__Stored data entries__

----

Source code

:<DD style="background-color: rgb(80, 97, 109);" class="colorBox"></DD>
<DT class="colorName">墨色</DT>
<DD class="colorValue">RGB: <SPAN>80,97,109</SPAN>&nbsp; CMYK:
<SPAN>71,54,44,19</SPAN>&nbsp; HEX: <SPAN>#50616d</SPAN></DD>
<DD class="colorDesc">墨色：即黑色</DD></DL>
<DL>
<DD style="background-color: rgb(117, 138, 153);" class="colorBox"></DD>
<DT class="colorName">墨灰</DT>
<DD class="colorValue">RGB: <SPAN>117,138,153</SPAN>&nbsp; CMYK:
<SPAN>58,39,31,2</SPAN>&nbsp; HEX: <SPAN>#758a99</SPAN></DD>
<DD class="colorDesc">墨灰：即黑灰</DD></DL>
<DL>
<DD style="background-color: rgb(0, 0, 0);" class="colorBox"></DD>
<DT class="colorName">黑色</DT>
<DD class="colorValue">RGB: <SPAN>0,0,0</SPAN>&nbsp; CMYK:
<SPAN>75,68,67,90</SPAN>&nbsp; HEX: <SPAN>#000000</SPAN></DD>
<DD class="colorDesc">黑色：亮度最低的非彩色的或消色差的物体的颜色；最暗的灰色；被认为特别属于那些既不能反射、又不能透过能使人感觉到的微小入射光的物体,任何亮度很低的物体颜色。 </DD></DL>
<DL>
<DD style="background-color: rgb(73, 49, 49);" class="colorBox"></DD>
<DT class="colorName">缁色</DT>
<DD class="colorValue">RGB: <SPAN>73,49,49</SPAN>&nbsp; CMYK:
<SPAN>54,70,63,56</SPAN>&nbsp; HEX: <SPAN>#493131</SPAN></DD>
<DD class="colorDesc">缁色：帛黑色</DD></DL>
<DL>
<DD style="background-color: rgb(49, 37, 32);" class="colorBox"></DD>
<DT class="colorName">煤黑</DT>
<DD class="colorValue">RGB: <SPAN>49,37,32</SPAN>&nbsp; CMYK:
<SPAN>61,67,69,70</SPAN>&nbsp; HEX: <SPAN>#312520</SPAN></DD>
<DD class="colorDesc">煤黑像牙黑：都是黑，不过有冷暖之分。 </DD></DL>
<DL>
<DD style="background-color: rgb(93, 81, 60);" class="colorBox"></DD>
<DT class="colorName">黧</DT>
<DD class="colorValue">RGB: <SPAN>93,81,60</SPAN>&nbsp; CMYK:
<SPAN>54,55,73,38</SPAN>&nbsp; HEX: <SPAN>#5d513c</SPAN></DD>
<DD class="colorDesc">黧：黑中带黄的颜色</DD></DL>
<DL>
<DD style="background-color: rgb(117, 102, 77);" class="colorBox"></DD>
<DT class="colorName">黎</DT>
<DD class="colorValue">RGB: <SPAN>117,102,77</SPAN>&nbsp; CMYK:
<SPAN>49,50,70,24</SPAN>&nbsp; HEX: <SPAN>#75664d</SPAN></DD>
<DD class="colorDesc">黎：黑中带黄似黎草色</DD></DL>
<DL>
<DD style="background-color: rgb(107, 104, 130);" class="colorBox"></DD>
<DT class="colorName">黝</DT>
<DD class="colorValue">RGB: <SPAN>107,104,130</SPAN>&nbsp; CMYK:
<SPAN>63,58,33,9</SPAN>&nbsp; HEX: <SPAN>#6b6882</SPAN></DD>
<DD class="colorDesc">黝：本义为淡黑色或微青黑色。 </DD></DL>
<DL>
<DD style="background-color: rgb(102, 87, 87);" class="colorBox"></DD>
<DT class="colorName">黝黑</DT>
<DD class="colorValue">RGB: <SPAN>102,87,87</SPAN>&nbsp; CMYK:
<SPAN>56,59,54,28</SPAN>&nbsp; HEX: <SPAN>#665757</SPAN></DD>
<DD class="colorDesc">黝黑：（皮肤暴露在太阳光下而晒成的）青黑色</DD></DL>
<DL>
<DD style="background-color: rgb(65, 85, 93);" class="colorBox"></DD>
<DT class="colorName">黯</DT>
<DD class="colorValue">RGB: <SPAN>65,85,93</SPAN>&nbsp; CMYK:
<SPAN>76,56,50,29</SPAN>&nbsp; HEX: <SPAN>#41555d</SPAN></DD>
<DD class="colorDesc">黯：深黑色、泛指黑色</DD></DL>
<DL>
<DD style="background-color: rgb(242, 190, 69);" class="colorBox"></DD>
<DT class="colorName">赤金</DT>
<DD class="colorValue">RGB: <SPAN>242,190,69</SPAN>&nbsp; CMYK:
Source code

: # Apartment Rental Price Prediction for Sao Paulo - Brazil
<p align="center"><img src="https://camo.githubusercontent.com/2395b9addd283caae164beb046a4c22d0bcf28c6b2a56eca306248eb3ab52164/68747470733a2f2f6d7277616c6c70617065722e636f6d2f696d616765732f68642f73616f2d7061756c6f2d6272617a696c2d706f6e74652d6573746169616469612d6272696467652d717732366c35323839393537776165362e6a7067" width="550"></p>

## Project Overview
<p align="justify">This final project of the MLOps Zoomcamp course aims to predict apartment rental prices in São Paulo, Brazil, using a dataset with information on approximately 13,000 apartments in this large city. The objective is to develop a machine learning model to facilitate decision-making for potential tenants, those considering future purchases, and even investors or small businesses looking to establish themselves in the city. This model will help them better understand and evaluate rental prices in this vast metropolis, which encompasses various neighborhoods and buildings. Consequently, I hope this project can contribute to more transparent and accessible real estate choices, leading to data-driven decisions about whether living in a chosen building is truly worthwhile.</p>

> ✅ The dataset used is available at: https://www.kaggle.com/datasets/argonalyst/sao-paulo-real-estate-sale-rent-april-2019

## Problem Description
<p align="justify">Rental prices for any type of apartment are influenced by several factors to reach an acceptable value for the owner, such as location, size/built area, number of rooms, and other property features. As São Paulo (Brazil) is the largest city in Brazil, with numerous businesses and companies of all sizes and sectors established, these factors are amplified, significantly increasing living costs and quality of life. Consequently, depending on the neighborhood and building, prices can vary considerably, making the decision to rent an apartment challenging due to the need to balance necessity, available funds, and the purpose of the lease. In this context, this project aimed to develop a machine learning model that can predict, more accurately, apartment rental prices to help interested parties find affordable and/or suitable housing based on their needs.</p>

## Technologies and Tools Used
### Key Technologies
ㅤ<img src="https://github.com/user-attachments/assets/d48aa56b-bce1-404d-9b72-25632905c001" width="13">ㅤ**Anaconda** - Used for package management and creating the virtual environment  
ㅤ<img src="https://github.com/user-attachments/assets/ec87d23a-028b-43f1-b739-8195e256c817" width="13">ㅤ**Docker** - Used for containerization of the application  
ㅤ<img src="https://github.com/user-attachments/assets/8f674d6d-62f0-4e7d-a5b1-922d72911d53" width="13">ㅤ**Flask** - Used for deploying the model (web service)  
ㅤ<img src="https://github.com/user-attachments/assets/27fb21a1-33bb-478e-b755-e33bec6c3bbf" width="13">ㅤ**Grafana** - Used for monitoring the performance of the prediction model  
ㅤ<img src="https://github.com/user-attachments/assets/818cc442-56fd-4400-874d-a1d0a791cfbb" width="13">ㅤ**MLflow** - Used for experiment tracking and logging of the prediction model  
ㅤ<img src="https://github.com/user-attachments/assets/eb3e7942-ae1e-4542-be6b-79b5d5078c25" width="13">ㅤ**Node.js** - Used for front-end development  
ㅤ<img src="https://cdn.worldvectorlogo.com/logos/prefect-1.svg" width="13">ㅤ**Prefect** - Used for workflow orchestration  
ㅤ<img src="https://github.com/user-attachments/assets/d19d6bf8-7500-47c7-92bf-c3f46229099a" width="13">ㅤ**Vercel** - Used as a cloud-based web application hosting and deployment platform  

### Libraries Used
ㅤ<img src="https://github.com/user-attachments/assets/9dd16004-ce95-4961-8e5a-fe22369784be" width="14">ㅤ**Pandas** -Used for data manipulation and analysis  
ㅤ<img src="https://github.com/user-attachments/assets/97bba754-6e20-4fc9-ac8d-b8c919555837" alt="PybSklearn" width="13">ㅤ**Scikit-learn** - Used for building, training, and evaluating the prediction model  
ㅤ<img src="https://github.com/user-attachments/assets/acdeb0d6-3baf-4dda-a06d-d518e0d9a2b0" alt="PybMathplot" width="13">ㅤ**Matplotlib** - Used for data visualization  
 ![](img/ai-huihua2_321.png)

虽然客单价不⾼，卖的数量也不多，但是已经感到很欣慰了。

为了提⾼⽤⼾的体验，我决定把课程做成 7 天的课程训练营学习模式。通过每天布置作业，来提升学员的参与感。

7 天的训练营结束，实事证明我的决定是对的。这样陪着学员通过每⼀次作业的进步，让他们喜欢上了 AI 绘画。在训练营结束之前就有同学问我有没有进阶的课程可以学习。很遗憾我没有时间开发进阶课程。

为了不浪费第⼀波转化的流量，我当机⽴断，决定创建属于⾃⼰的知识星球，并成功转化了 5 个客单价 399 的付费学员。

----

Reproduce verbatim every line from the one containing "7 天的训练营结束，实事证明我的决定是对的。这样陪着学员通过每⼀次作业的进步，让他们喜欢上了 AI" through the last line of the rows, inclusive.

7 天的训练营结束，实事证明我的决定是对的。这样陪着学员通过每⼀次作业的进步，让他们喜欢上了 AI 绘画。在训练营结束之前就有同学问我有没有进阶的课程可以学习。很遗憾我没有时间开发进阶课程。

为了不浪费第⼀波转化的流量，我当机⽴断，决定创建属于⾃⼰的知识星球，并成功转化了 5 个客单价 399 的付费学员。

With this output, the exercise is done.